Page 4 of 5
Pasadena, California
I'm drinking Hennessey with Morrissey on a beach out of reach somewhere very far away
The Gamble part of Procter and Gamble abandoned Cincinnati (at least in the winter) and built himself a house like no other. The Gamble House (in a surprisingly forested area of Pasadena overlooking the Rose Bowl) is the penultimate California bungalow house and the most famous building ever completed by Greene and Greene (or Greene or Greene for that matter). The perfect anecdote for anyone who didn't like the Morphosis slides from yesterday, the house (from way back in 1908) is open for tours, unbelievably dark on the inside (we were told the Gambles feared electric lights would destroy their precious capitalist eyes) and possibly built for super short people or children- the chairs were almost unbelievably small. Still the public rooms downstairs were amazing, although I felt things started to fall apart a little after you cleared that oh so well done stair.
While I was certainly impressed with the house and the tours (given by a series of location appropriate little old ladies), I will also admit to being impressed by some parts more than others. The craftsmanship was as beautiful as you would expect for a wealthy house from 1908, the design innovative at points and (at least) thorough at others, the details and custom furniture all individually beautiful, especially in the public spaces.
Photography was not allowed in the cave-like interior (presumably as so the flashes would not disturb any of the nocturnal creatures who must have found their way in by now), but luckily there was enough going on outside that no one with a camera really leaves all that disappointed in the end.
As always I enjoyed my time in Los Angeles, a place that I am familiar enough with by now that a fair amount of the other AIA people I encountered thought I was local.

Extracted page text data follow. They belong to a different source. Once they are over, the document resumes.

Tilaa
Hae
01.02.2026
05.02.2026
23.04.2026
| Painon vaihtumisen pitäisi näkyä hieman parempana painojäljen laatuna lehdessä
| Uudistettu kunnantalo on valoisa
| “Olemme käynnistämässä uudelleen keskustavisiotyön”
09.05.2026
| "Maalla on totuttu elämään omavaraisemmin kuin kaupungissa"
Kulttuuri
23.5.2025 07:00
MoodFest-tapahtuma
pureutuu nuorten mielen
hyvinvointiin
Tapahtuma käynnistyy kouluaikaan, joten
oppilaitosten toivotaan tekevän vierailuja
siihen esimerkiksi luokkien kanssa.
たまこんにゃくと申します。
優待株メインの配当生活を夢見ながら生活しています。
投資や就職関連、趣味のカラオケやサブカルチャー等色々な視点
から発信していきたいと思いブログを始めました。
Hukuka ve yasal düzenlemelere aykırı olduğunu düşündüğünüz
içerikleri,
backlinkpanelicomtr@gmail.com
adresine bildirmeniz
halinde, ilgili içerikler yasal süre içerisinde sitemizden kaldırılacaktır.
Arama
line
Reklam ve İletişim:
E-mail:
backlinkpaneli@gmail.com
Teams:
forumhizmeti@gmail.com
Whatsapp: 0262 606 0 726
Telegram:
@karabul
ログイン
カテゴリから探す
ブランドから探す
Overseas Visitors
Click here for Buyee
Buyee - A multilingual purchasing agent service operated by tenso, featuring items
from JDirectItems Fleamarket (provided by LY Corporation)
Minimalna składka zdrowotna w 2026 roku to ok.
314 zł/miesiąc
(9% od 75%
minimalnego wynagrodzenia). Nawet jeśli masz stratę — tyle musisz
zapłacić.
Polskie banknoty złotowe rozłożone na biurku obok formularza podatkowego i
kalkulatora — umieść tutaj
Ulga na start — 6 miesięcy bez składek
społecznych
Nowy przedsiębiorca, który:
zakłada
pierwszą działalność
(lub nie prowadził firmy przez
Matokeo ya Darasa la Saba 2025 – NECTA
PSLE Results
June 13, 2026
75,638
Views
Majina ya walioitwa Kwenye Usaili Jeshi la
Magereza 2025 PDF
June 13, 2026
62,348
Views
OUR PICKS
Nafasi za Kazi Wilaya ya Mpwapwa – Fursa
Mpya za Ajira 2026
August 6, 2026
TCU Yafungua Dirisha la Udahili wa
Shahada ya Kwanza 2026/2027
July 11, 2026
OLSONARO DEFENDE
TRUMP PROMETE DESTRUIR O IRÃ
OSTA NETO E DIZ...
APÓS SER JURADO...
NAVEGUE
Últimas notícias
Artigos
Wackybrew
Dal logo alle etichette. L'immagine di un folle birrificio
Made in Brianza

On my day off from the convention (represented by these slides) I took a chance to enjoy the improving weather and actually use my uninspiring rental car to get out of the city, if that's even possible in a city that extends as far as possible in every imaginable direction.
In between all those tours I did get a few other chances to enjoy some fun, with my personal favorite event being a special showing of the classic 1980 film Airplane! as part of the AFI 100 Years 100 Movie Quotes Series at the Arclight theatres, inarguably the greatest movie theatre ever built by man, beast or god. Before the show a woman from the American Film Institute came out and introduced the movie from a podium, previewed the quote ("I am serious... and don't call me Shirley") and thus gave the film all of the appropriate gravitas it so richly deserves.
Five (or so) minutes by car from the Eames house in Pacific Palisades or ten (or so) minutes by foot from the legendary architecture bookstore Hennessey and Ingalls (on Wilshire a block west of the pedestrian mall), Santa Monica is home to Frank Gehry, Morphosis and the US office of Behnisch and Behnisch, all living side by side with all of the tourists, freaks, locals, homeless people and refugees fleeing the AIA Convention that you could ever hope to possibly see.
And while (as always) I was tempted to live beside the ocean, leave the fire behind, swim out past the breakers and watch the world die (it is Santa Monica after all) I resisted once again. This is the view from the world famous Santa Monica Pier, at the foot of Santa Monica Boulevard, at the foot of the legendary Route 66, looking north past the PCH, past Pacific Palisades and on toward Malibu where the mountains (at least that day) started their long, steady fade into the horizon.